This November 3 the presidential elections are held in the United States. Donald Trump, the current president and the candidate of the Republican Party, faces Joe Biden, the candidate of the Democratic Party, mainly known for being the vice president of Barack Obama from 2008 to 2016. Voters in the United States will decide whether Donald Trump remains in the White House four more years or not. What does a possible re-election of Donald Trump mean for the economy? And what does it mean for cryptocurrencies and Bitcoin?
Although cryptocurrencies were created to separate from the financial system, both Bitcoin and the rest of the digital assets do not move outside the economic system of the dominant countries. In the sphere of cryptocurrencies and blockchain, it is difficult to get rid of politicians and vice versa.
Short-term events not only affect traditional economies and all eyes in 2020 are on the US presidential elections. But, despite the immense benefits of blockchain and digital currencies, not everyone is willing to make use of them or believe in their potential.
The decentralized nature of cryptocurrencies and blockchain has always been a hard pill for most governments to swallow, and the United States is no exception.
Donald Trump cryptocurrencies and Bitcoin What to expect?
The 45th President of the United States is very aware of Bitcoin and does not like it. In July 2019, Trump unleashed a scathing attack on the major cryptocurrency in a tweet that came days after the launch of Facebook’s Libra cryptocurrency project. He categorically stated that he was not a fan of Bitcoin, cryptocurrencies are not money and their value is very volatile.
The Trump administration has failed to create a clear regulatory framework on digital currencies and blockchain. However, in March, the Office of the Comptroller of the Currency announced the appointment of Bitcoin bull Brian Brooks as its chief operating officer. The appointment was seen as an endorsement of blockchain technology by the Trump administration.
Now, the former US Vice President and the only Democrat running for a presidential seat after Bernie Sanders retired is presumed to be a Bitcoin supporter. In one article, Joe Biden was portrayed as “the Bitcoin candidate.”
While he has not come out publicly to endorse cryptocurrencies, Biden is a strong supporter of technology and innovation. In 2011, he commented on the Internet, calling it a neutral source: “The Internet itself is not inherently a force for democracy or oppression, for war or peace. Like any public square or any commercial platform, the Internet is neutral.
Additionally, the Political Action Committee, which was campaigning for Biden’s presidential candidacy, began accepting Bitcoin donations in 2016. According to the PAC director at the time, the move was in line with Biden’s’ support for the technology and innovation throughout his career.
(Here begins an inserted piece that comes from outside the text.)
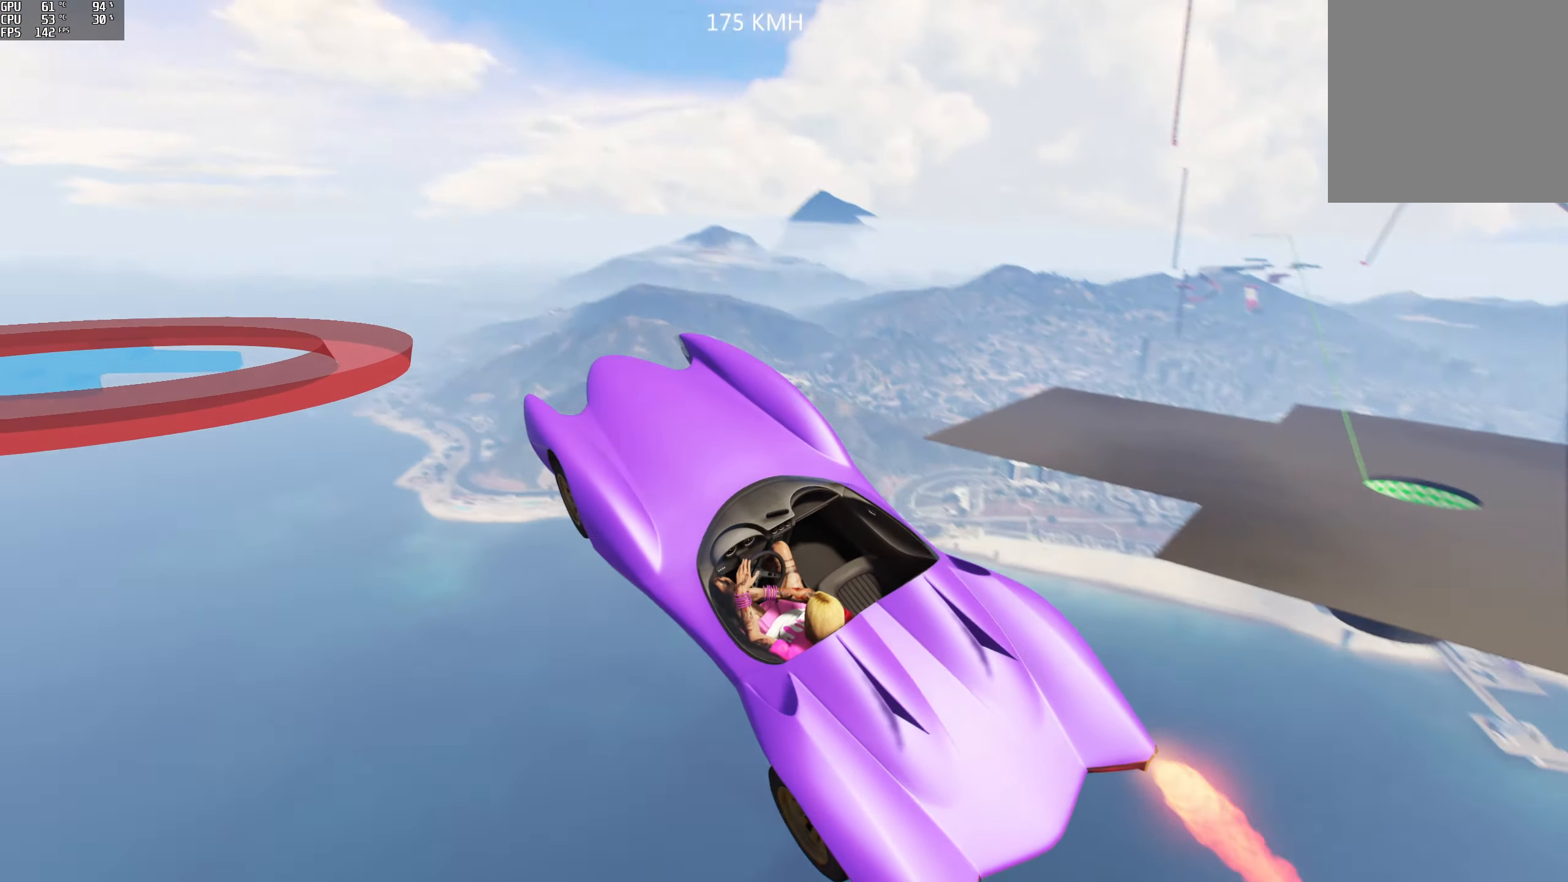
{"buttons": ["R1"], "left_stick": "down-left", "right_stick": "left", "events": []}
But how do both candidates influence cryptocurrencies and Bitcoin?
Cryptocurrency macro-analyst Alex Krüger fears that Joe Biden’s election could lead to increased taxes and more regulations. Both of these factors could increase pressure on the economy and the stock market.
Furthermore, Biden, together with the US Federal Reserve, could continue to apply a loose monetary policy and thus send the US dollar lower. This could benefit precious and base metals and Bitcoin in particular, which are valued against the dollar, He said Krüger.
For his part, a re-election of Donald Trump could mean a different scenario, although more optimistic. According to Kruger, a Trump victory “would require some adjustments, but would lead to an even stronger bullfight. Everyone wins. A senior Credit Suisse executive shares Krüger’s view.
According to Suresh Tantia, the stock market could experience a 5% decline after the elections. In addition, he stressed that the fiscal policy of the FED has not had any notable effect, neither on the stock market nor on the dollar. The continued falling trend of the dollar and the stagnation of the stock market could boost sentiment around Bitcoin and gold in the long term.
The future of cryptocurrencies in your hands
However, as Krüger also pointed out, a new economic stimulus package could have an even greater impact on the price of Bitcoin. According to the expert, it is highly unlikely that another package will be approved before the elections. Instead, he expects it to be approved in the first half of 2021.
According to Krüger, this could have an even bigger macroeconomic impact on Bitcoin and gold. A second stimulus package would ease considerable pressure on all asset classes and have a positive impact on Bitcoin.
As the cryptocurrency market continues with its highs, the bitcoin world is watching closely what will happen next November. Without meaning to, Trump and Biden have the future of assets in their hands.